Most famous for his views of Venice and Istanbul, Félix Ziem was a nomadic, unique and eccentric artist. His long, prolific career began in the 1840s when he fell in love with the landscape of the Mediterranean and, later, Venice. Ziem traveled extensively throughout his life and would come to attract a wide range important patrons who were entranced by the artist’s beautiful depictions of the many sights he saw while on his travels. Uninterested in the Realist movement that was the driving force in landscape art in the last decades of the 19th century, Ziem instead maintained his own unique style throughout his life. A brilliant colorist, Ziem painted with a vibrant palette and was particularly interested in understanding the effects of sunlight on landscape, which he rendered beautifully in his paintings.

The artist’s best-known work was produced on his many trips to Venice, where Ziem travelled numerous times between 1842 and 1897, sometimes painting from a floating studio on a gondola. Les jardins français, as they were known in the 19th century because they were constructed by Napoleon, are now better known as the Giardini della Biennale, the setting for the Venice Biennale.

The present painting has a distinguished provenance, having belonged to the early French ophthalmologist and art collector, Dr. Charles Abadie. Abadie was a highly regarded doctor who was involved in treating Edgar Degas and developed a pioneering treatment for glaucoma. It was acquired at his auction in 1913 by Calouste Sarkis Gulbenkian, an Ottoman-born British-Armenian businessman and philanthropist who played a major role in making the petroleum reserves of the Middle East available to Western development and amassed an enormous art collection during his lifetime. It then passed through the hands of M. Knoedler and Co. to Clarence Whybrow, an English-born interior designer who had residences in a number of cities across the US. One of these was Pittsburgh, where the next owner would reside, and it is therefore likely that it was Whybrow who sold the work to George Washington Crawford. A wealthy executive in the oil and gas industry, Crawford was the chairman of the Columbia Gas & Electric Co., among the largest utility companies in the United States during his lifetime.

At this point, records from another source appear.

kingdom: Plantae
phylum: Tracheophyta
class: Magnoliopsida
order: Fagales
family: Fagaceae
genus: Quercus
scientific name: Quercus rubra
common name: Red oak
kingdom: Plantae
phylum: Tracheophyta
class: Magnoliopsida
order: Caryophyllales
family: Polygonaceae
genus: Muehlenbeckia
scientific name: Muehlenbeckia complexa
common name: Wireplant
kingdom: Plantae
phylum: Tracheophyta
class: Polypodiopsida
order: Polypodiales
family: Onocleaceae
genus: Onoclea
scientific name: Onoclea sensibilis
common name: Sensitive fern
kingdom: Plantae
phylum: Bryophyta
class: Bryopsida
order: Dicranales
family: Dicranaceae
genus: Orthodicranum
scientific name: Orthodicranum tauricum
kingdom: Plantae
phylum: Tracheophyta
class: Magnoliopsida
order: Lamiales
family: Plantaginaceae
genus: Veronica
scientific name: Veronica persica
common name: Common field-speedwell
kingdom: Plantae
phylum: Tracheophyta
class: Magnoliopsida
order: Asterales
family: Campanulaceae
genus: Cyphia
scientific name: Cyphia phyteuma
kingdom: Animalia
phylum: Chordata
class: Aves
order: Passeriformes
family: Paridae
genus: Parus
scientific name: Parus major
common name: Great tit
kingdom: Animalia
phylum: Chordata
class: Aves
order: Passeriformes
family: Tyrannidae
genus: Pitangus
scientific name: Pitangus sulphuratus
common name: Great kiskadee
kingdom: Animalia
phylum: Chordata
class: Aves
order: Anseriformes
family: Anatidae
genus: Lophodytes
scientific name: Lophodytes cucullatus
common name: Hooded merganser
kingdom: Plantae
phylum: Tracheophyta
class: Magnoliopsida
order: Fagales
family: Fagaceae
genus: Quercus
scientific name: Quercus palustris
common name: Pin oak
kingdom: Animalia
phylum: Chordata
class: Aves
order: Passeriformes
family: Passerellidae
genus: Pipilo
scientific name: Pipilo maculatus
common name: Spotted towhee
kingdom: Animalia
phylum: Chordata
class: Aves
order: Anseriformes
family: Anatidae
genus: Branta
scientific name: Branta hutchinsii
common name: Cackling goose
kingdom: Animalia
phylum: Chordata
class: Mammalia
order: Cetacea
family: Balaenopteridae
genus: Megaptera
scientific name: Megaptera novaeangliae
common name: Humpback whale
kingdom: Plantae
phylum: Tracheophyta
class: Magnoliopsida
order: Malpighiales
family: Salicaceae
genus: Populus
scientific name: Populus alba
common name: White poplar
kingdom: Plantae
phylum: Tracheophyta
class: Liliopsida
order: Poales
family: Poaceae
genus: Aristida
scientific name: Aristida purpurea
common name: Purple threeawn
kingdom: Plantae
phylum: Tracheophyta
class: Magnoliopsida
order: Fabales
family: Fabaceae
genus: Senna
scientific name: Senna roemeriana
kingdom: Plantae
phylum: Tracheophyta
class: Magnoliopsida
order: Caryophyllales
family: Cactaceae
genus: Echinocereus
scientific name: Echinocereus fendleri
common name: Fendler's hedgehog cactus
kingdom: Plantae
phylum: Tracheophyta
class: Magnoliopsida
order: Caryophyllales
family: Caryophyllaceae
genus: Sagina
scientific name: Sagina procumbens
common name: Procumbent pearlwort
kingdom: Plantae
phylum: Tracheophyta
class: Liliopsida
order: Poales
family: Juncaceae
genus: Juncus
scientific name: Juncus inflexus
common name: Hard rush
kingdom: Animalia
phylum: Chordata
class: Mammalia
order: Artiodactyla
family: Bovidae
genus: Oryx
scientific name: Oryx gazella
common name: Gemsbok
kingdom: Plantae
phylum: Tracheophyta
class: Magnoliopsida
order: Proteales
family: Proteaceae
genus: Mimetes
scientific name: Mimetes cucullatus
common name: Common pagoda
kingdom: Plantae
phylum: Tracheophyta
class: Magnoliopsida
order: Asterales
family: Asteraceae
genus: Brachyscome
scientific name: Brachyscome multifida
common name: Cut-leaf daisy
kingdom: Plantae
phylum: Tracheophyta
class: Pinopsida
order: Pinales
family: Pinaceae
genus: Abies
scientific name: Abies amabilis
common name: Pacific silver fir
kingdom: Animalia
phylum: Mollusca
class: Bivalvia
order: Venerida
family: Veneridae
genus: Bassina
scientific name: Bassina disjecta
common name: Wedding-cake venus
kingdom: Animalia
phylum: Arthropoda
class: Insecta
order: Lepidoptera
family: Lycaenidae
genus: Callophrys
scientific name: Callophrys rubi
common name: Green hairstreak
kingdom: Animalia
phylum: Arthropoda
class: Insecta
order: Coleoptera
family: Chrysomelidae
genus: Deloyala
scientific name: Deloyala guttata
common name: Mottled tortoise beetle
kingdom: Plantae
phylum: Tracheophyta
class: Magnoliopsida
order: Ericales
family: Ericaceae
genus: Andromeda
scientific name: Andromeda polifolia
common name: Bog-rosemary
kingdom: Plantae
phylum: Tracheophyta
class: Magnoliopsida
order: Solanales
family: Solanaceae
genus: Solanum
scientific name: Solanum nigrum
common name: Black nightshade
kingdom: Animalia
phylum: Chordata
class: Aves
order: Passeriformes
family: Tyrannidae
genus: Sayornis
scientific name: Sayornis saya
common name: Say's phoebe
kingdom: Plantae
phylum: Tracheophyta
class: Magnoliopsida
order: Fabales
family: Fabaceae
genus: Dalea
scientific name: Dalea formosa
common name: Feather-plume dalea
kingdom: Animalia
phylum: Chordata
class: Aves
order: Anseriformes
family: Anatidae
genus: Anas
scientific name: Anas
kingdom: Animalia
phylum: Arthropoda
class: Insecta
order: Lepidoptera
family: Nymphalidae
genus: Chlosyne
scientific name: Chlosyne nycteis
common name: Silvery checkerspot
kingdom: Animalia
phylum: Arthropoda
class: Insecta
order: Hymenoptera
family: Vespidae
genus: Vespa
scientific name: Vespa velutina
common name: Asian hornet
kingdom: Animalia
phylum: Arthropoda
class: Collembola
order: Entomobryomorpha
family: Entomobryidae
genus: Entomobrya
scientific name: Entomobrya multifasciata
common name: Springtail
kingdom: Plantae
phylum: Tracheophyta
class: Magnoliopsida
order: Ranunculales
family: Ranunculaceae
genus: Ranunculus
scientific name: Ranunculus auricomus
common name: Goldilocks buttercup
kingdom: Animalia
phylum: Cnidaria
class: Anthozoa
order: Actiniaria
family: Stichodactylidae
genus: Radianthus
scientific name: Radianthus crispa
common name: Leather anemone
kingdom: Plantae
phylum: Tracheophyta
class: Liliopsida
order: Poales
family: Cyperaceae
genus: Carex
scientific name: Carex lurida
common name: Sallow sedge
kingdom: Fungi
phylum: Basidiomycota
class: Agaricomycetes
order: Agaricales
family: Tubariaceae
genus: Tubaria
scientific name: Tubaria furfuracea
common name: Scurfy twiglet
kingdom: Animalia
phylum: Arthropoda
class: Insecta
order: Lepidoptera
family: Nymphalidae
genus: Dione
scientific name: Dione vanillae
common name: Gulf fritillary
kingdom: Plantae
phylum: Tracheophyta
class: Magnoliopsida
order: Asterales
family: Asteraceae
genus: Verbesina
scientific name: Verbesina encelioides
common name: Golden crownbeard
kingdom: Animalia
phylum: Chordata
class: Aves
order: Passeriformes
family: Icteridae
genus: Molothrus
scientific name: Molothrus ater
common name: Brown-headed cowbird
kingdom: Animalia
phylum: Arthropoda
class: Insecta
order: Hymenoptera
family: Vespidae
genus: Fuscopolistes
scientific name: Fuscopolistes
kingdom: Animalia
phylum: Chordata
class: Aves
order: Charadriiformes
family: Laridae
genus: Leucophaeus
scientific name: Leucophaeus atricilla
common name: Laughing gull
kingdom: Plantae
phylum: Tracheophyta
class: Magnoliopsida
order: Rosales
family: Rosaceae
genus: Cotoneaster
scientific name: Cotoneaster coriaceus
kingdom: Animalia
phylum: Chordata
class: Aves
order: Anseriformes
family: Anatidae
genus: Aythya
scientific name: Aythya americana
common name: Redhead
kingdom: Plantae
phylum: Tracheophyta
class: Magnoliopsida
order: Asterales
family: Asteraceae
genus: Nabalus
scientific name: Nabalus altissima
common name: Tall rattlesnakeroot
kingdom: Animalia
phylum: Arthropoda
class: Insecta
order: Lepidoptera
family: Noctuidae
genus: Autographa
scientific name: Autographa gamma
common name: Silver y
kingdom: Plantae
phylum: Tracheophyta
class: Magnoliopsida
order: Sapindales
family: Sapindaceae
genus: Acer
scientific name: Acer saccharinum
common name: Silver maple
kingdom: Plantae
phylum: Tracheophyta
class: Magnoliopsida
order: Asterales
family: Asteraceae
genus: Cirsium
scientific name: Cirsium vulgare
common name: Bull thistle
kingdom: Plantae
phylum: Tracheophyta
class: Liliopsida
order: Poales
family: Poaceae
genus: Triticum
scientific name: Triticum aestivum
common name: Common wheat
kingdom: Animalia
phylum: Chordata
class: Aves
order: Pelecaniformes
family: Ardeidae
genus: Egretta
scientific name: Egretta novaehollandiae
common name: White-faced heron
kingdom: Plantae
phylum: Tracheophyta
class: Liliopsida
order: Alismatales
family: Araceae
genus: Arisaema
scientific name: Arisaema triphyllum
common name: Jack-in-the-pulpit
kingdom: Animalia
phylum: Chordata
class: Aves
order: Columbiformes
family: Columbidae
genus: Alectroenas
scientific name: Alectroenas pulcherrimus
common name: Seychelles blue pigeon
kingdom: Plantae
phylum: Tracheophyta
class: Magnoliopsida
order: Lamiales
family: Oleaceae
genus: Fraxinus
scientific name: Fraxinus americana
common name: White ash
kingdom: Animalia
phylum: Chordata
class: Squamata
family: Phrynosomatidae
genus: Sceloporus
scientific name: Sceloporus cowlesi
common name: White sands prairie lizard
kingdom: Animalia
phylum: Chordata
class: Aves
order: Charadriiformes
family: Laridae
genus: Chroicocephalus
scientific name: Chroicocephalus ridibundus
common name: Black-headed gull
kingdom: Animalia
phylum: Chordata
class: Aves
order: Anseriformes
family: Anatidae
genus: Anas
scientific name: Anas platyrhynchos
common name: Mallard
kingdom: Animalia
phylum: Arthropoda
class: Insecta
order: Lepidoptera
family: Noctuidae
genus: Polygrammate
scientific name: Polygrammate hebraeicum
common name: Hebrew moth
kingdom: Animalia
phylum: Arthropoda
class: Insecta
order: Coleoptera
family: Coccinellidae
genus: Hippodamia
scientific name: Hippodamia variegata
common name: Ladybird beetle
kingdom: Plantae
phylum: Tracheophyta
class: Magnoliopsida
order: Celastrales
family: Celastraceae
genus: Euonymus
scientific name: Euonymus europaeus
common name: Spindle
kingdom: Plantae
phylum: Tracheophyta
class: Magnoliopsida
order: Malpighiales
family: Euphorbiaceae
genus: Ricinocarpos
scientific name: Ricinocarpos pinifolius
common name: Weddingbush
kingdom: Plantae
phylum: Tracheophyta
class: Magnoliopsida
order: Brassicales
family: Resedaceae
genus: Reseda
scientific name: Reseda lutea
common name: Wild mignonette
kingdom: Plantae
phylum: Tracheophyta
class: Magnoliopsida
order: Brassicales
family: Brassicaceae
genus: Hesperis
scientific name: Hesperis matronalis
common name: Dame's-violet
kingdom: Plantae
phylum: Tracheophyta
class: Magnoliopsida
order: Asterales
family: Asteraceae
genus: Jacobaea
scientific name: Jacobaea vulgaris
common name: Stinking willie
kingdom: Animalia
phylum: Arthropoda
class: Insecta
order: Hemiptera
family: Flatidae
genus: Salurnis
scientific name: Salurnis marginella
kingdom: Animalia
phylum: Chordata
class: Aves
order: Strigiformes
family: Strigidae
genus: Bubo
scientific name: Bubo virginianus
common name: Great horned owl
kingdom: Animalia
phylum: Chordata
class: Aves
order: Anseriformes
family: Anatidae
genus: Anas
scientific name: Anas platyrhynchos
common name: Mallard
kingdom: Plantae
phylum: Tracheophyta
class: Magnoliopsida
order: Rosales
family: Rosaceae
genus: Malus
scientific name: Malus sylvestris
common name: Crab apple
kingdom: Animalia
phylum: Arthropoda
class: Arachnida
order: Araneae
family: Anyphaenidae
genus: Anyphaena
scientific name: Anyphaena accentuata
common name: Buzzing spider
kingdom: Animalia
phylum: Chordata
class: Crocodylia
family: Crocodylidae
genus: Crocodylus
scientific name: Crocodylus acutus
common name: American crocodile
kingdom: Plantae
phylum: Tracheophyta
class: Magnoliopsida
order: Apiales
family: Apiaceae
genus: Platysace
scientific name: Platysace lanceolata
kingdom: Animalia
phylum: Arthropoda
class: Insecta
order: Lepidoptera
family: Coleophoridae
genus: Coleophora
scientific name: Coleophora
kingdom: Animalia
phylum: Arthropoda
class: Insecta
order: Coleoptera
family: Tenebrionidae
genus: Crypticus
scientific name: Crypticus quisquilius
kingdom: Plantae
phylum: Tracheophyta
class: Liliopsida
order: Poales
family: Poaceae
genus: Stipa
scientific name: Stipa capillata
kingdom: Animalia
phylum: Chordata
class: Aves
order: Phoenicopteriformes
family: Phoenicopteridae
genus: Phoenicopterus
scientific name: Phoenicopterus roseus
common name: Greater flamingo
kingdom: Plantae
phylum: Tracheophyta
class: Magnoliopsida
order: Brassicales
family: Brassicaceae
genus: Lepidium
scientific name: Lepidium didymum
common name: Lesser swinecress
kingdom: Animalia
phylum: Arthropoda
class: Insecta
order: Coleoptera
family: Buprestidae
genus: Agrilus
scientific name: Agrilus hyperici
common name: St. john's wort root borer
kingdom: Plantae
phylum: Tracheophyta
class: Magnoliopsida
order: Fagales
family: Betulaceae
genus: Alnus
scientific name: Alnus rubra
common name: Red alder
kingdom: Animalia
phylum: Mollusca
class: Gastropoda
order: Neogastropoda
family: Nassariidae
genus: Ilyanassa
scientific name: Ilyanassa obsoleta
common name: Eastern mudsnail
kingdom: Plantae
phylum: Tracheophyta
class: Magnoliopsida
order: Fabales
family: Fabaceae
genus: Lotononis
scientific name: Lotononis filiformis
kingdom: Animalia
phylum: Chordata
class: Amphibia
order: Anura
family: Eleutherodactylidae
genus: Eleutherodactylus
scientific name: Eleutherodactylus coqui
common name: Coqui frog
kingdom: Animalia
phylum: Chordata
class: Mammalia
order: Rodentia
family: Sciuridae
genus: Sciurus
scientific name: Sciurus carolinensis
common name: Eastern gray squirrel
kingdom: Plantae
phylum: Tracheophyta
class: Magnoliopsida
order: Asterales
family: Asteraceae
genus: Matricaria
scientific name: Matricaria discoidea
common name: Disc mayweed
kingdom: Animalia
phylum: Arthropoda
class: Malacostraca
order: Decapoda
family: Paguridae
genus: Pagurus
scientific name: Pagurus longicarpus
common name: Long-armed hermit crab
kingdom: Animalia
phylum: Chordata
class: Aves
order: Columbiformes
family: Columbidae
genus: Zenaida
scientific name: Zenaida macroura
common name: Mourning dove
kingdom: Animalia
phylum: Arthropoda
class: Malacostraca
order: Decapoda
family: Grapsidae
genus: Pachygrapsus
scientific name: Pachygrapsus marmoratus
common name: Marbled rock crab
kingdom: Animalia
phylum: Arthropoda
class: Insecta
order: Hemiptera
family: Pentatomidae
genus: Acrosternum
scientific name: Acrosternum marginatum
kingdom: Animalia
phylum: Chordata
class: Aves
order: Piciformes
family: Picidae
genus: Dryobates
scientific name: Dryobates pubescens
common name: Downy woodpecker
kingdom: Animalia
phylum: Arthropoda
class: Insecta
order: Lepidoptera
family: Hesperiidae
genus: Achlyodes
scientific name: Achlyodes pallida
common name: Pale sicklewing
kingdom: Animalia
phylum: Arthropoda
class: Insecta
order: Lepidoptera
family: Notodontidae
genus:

With his wife Annie Laurie Crawford Aitken, who inherited the present painting upon his death, he was father to Martha Sharpe Crawford, later better-known as the heiress and socialite Sunny von Bülow.

We are grateful to The Association Félix Ziem, represented by David Pluskwa, Gérard Fabre and Mathias Ary Jan, for confirming the authenticity of this work, which will be included in their forthcoming catalogue raisonné.